Three-dimensional nanofibrous polystyrene scaffolds modify macrophage phenotypes and activate macrophage angiogenic potential

3D scaffolds represent an attractive substrate for studying macrophage activation and modification since they mimic extracellular matrix (ECM). However, macrophage response to such materials, particularly with respect to angiogenic potential is still poorly recognized. Therefore, we investigated the effect of 3D nanofibrous polystyrene scaffolds (NPSs) versus tissue culture polystyrene (TCPS) on THP-1-derived macrophages in various environmental conditions, for example, standard (m0), pro-inflammatory (m1), or anti-inflammatory (m2) with respect to pro-angiogenic potential. There were no differences in the expression of TNF-alpha and IL-10 mRNAs and respective proteins in cells cultured on NPSs compared with flat polystyrene (TCPS), however, NPSs induced an increased VEGF production by macrophages cultured in m0 and m1 media. Cells cultured in m1, and m2 conditions secreted elevated amounts of TNF-alpha and IL-10, respectively, irrespective of substrate surface geometry. Each macrophage population contains large, medium, and small cells. Moreover, there were significant differences in the proportion of large to small macrophages depending on the medium composition, that is, in m0, m1, and m2 media these proportions were 1:4, 1:3, and 1:10, respectively.
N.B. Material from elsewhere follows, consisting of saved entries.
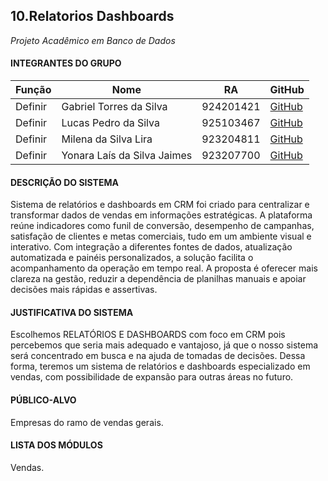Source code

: 
## 10.Relatorios Dashboards
_Projeto Acadêmico em Banco de Dados_

#### INTEGRANTES DO GRUPO

| Função | Nome | RA | GitHub |
|--------|------|----|--------|
| Definir | Gabriel Torres da Silva | 924201421 | [GitHub](https://github.com/GB-Torress) |
| Definir | Lucas Pedro da Silva | 925103467 | [GitHub](https://github.com/lucspedr) |
| Definir | Milena da Silva Lira | 923204811 | [GitHub]() |
| Definir | Yonara Laís da Silva Jaimes | 923207700 | [GitHub]() |


#### DESCRIÇÃO DO SISTEMA
Sistema de relatórios e dashboards em CRM foi criado para centralizar e transformar dados de vendas em informações estratégicas. A plataforma reúne indicadores como funil de conversão, desempenho de campanhas, satisfação de clientes e metas comerciais, tudo em um ambiente visual e interativo. Com integração a diferentes fontes de dados, atualização automatizada e painéis personalizados, a solução facilita o acompanhamento da operação em tempo real. A proposta é oferecer mais clareza na gestão, reduzir a dependência de planilhas manuais e apoiar decisões mais rápidas e assertivas.

#### JUSTIFICATIVA DO SISTEMA
Escolhemos RELATÓRIOS E DASHBOARDS com foco em CRM pois percebemos que seria mais adequado e vantajoso, já que o nosso sistema será concentrado em busca e na ajuda de tomadas de decisões. Dessa forma, teremos um sistema de relatórios e dashboards especializado em vendas, com possibilidade de expansão para outras áreas no futuro.

#### PÚBLICO-ALVO
Empresas do ramo de vendas gerais.

#### LISTA DOS MÓDULOS
Vendas.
The ultrastructure and the immunoexpression of TNF-alpha and IL-10 were analyzed under a confocal microscope. The results demonstrated differences in cell ultrastructure and suggested that the larger cells were pro-inflammatory macrophages, while the smaller cells were anti-inflammatory macrophages. In conclusion, NPSs activate macrophage pro-angiogenic potential. In addition, an increase in the proportion of pro-inflammatory macrophages relative to anti-inflammatory ones in a given population favors this potential.